Long story. So long in fact that I have a talk called “Fifteen Years to be an Overnight Success”. Suffice it to say I paid my dues: acting in revues and cabaret; writing sketches and performing them; writing plays for television and getting them rejected; writing plays for television and getting them accepted. Plays for The School Journal. Then finally writing my first stage play, Glide Time. Which was such a success, it changed my life. (Readers can find out almost everything in my autobiography, “Bums on Seats”. Out of print, alas, but in most libraries).
What was the creative mood of the time back when you started?
Professional theatre was just getting established. Downstage started in 1964 and clung on by its fingertips. Other theatres followed soon after: Court in Christchurch, Mercury in Auckland, Fortune in Dunedin, Centrepoint in Palmerston North, and even Wanganui (Four Seasons) and in Tauranga had professional theatre companies (now now).
Was there much financial and audience support for the arts and for theatre or were you having to run on the smell of an oily rag to small audiences?
No one made much money then. Ticket price for Circa’s opening night was $2.50 ($1.50 students). Actors did more shows per year then and, at Fortune for example, if they weren’t in the current show, they were helping back stage, or with publicity, props or wardrobe. No one was idle. And I think every theatre made sure they did shows for children every school holiday.
Was there a lot of collaboration in the creative arts 40 years ago? And how is that different or the same these days?

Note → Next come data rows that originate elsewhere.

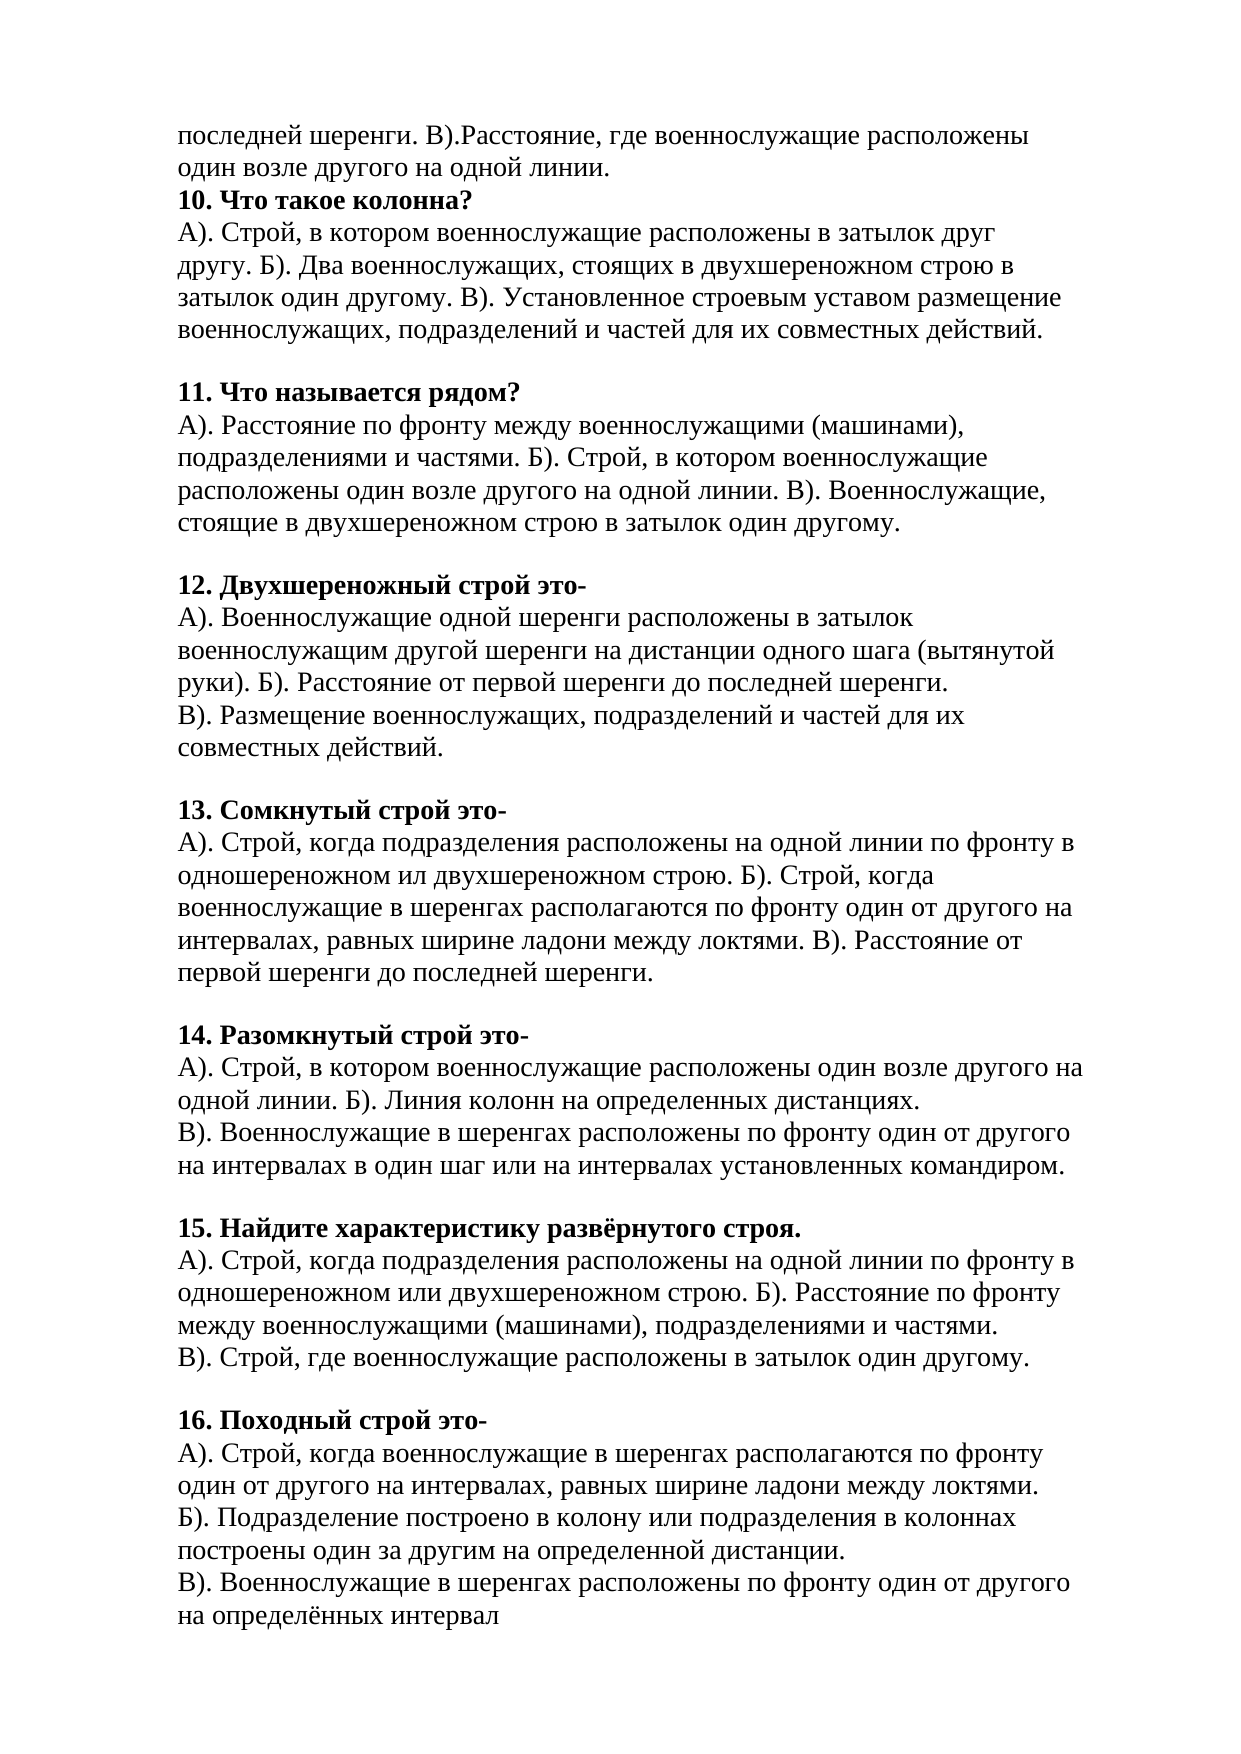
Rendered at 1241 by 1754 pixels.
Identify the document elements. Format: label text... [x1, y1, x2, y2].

text А). Строй, в котором военнослужащие расположены один возле другого на [177, 1051, 1152, 1083]
text между военнослужащими (машинами), подразделениями и частями. [177, 1308, 1152, 1340]
text один от другого на интервалах, равных ширине ладони между локтями. [177, 1468, 1152, 1501]
text на определённых интервал [177, 1598, 1152, 1630]
text одной линии. Б). Линия колонн на определенных дистанциях. [177, 1083, 1152, 1115]
text руки). Б). Расстояние от первой шеренги до последней шеренги. [177, 665, 1152, 698]
text В). Строй, где военнослужащие расположены в затылок один другому. [177, 1340, 1152, 1373]
text военнослужащим другой шеренги на дистанции одного шага (вытянутой [177, 633, 1152, 665]
text одношереножном ил двухшереножном строю. Б). Строй, когда [177, 858, 1152, 890]
text А). Расстояние по фронту между военнослужащими (машинами), [177, 408, 1152, 440]
text А). Строй, когда военнослужащие в шеренгах располагаются по фронту [177, 1436, 1152, 1468]
text А). Военнослужащие одной шеренги расположены в затылок [177, 601, 1152, 633]
text совместных действий. [177, 730, 1152, 762]
text стоящие в двухшереножном строю в затылок один другому. [177, 505, 1152, 537]
text Б). Подразделение построено в колону или подразделения в колоннах [177, 1501, 1152, 1533]
text другу. Б). Два военнослужащих, стоящих в двухшереножном строю в [177, 248, 1152, 280]
text 12. Двухшереножный строй это- [177, 568, 1152, 601]
text последней шеренги. В).Расстояние, где военнослужащие расположены [177, 118, 1152, 151]
text интервалах, равных ширине ладони между локтями. В). Расстояние от [177, 923, 1152, 955]
text один возле другого на одной линии. [177, 151, 1152, 183]
text военнослужащие в шеренгах располагаются по фронту один от другого на [177, 890, 1152, 923]
text 10. Что такое колонна? [177, 183, 1152, 215]
text затылок один другому. В). Установленное строевым уставом размещение [177, 280, 1152, 312]
text военнослужащих, подразделений и частей для их совместных действий. [177, 312, 1152, 345]
text А). Строй, в котором военнослужащие расположены в затылок друг [177, 215, 1152, 248]
text 11. Что называется рядом? [177, 376, 1152, 408]
text 13. Сомкнутый строй это- [177, 793, 1152, 826]
text А). Строй, когда подразделения расположены на одной линии по фронту в [177, 1243, 1152, 1276]
text одношереножном или двухшереножном строю. Б). Расстояние по фронту [177, 1276, 1152, 1308]
text первой шеренги до последней шеренги. [177, 955, 1152, 987]
text 14. Разомкнутый строй это- [177, 1018, 1152, 1051]
text А). Строй, когда подразделения расположены на одной линии по фронту в [177, 826, 1152, 858]
text В). Военнослужащие в шеренгах расположены по фронту один от другого [177, 1115, 1152, 1148]
text построены один за другим на определенной дистанции. [177, 1533, 1152, 1565]
text расположены один возле другого на одной линии. В). Военнослужащие, [177, 473, 1152, 505]
text 15. Найдите характеристику развёрнутого строя. [177, 1211, 1152, 1243]
text 16. Походный строй это- [177, 1403, 1152, 1436]
text подразделениями и частями. Б). Строй, в котором военнослужащие [177, 440, 1152, 473]
text на интервалах в один шаг или на интервалах установленных командиром. [177, 1148, 1152, 1180]
text В). Размещение военнослужащих, подразделений и частей для их [177, 698, 1152, 730]
text В). Военнослужащие в шеренгах расположены по фронту один от другого [177, 1565, 1152, 1598]
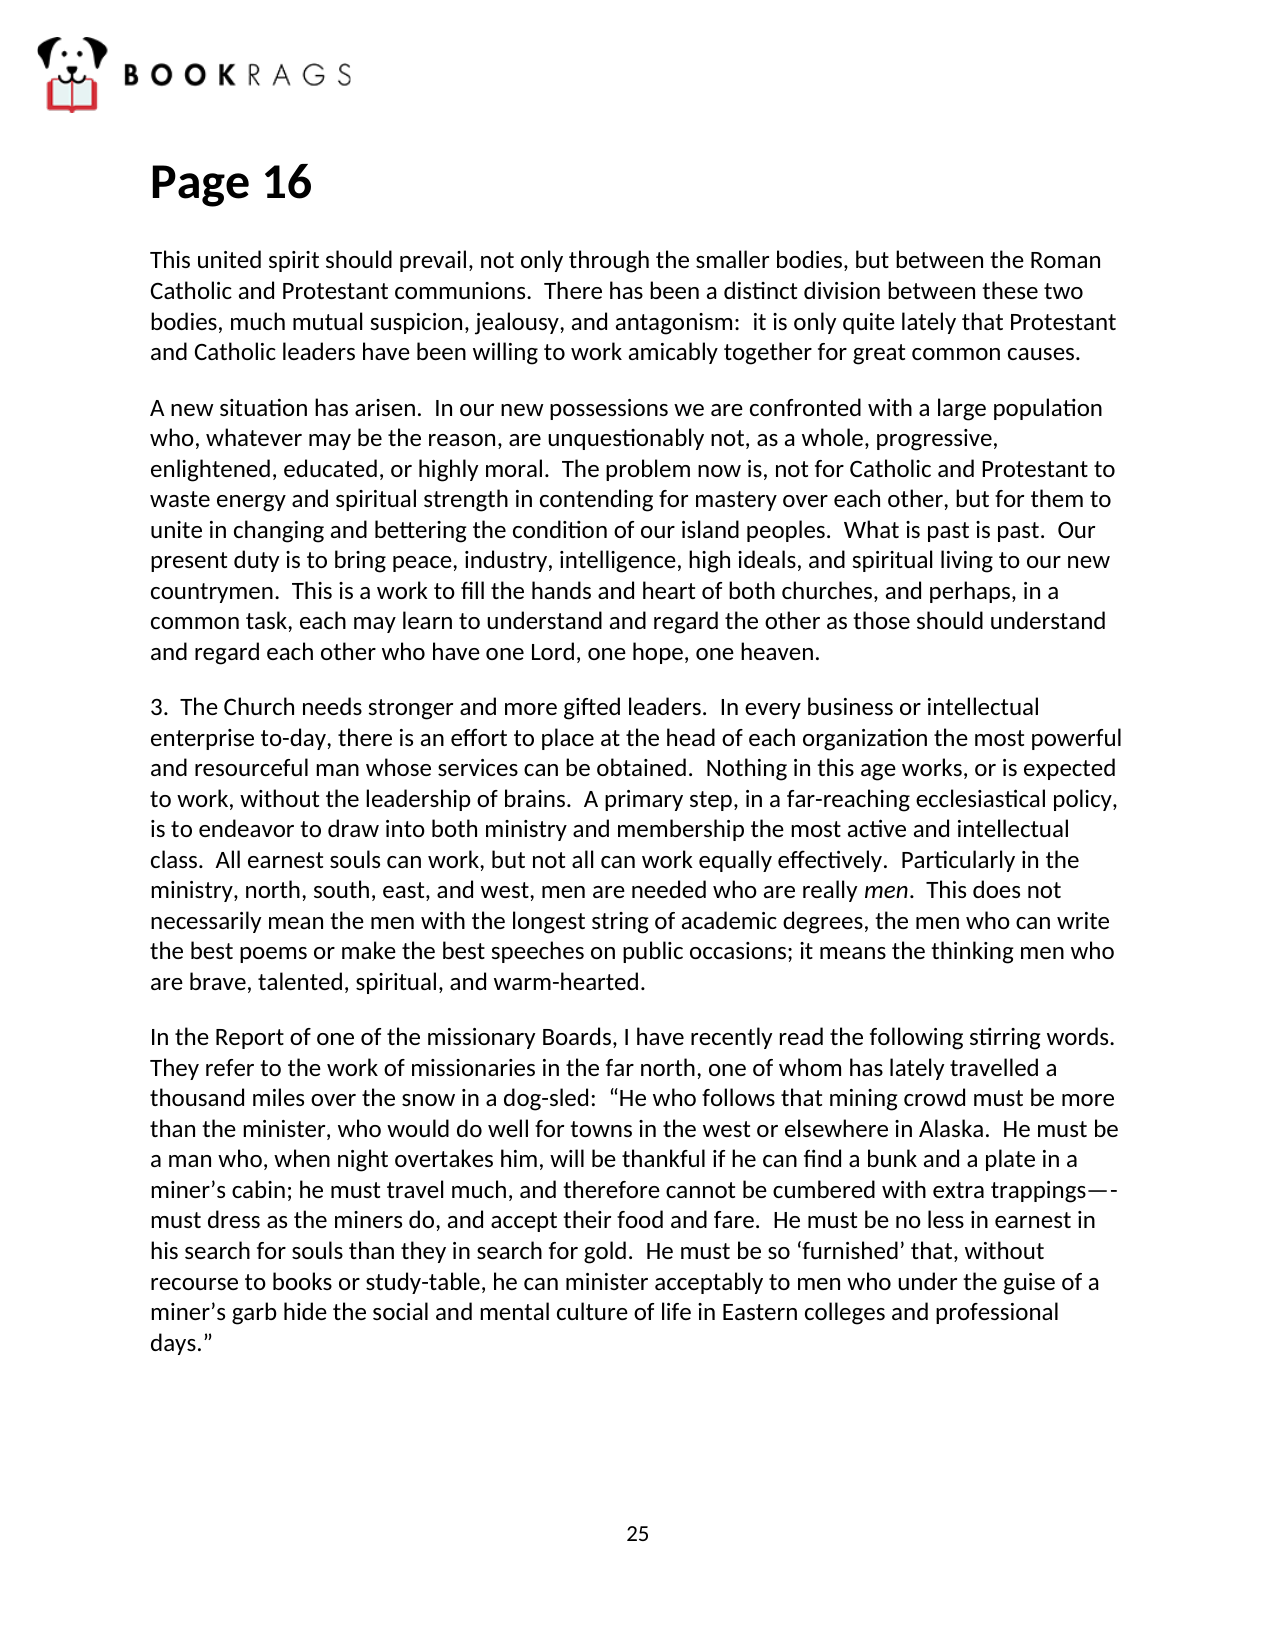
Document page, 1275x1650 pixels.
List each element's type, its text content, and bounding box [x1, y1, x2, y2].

Not sure about collaboration, but in the late 70s and 80s there was a huge excitement about NZ plays throughout the country. “Glide Time” and “Middle Age Spread” helped, but “Foreskin’s Lament” was a sensation, as was, but in a different way, Renee’s “Wednesday to Come”. Now people take New Zealand plays for granted. (Which is how it should be.)
When I look back at older issues of Glory Days I cringe a little, as each time we significantly move forward in the quality of both the writing and the design. Does it feel the same way with a play you have written years ago or does it become a fresh new piece of work in the hands of new actors and directors with new sets to play in?
I don’t think the writing is any better than before. But the amount of writing and production these days is extraordinary. By mid-February this year, Theatreview’s website had reviewed one hundred productions. Auckland has so many theatres and productions. Civic, Q Theatre, ASB, The Herald, The Basement; those are the venues right in the heart of the city. (Soon, ATC’s brand new Waterfront Theare.) Add many throughout the suburbs. Auckland is the country’s theatre capital. It is like a drama festival all year round.
Rehearsals are where you hand it over, often rather slowly. If it’s a new play, then I go to a few rehearsals to check, suggest, and receive suggestions. But there comes a point when the cast needs to be free of the author and just get on with it. But that doesn’t necessarily mean the work is then set in concrete. Often I change a script for the next production. Sometimes, even during the first production. For “Who Wants to be a 100? Anyone who’s 99” I realized the first half was too long, and the cast, bless them, after the second night, agreed to cut out two short scenes which improved it a lot.
How have NZ audiences changed over the years? Have they become more sophisticated in their tastes? Harder to please? More diverse?
In the 70s and 80s a lot of husbands had to be dragged to the theatre. Now a lot of them come more willingly. But God bless NZ women; they probably keep NZ theatres going.
Who and what do you look to for inspiration when you are writing?
The IRD. No... I just enjoy writing and like to put in an hour or two every day…
My mum has recently become a Grandma and it's been really interesting watching a completely different side of her personality come out! Was You Can Always Hand Them Back based on your own personal experience of becoming a grandparent?
Yes, but I did talk to a lot of other grandparents. People’s experiences are pretty universal, which is why audiences in other NZ centres –and in UK—enjoy it so much. They can identify with it completely.
Many of our readers are not yet at Grandparent stage... will they still enjoy the show?
Let’s say anyone who has children and who realise that grandparents are there to be exploited for baby-sitting purposes will enjoy it. The show goes through the whole range: from babysitting for an evening after the child has been put to bed to looking after them for two weeks. Each stage has its potential horrors.
Being a grandparent seems like such a magical role and a real treat after going through parenthood! Would you agree?
No comment. See above.
About You Can Always Hand Them Back...
Maurice and Kath's kids have left home; the nest is finally empty and a life of gin, golf and overseas jaunts awaits. That is, until the grandchildren arrive. With grace and good humour (and a little song and dance), old rhythms are given new life as they embrace the delights and demands of bath time, babysitting and bundles of joy.
To celebrate forty years of smash-hit success, Roger Hall puts the grand into grandparenting in a charming and tuneful collaboration with UK musical legend Peter Skellern. Packed with laughter and tinged with tears, You Can Always Hand Them Back is a vintage Kiwicomedy with a heart of gold that no grandparent will want to miss and no would-be grandparent should.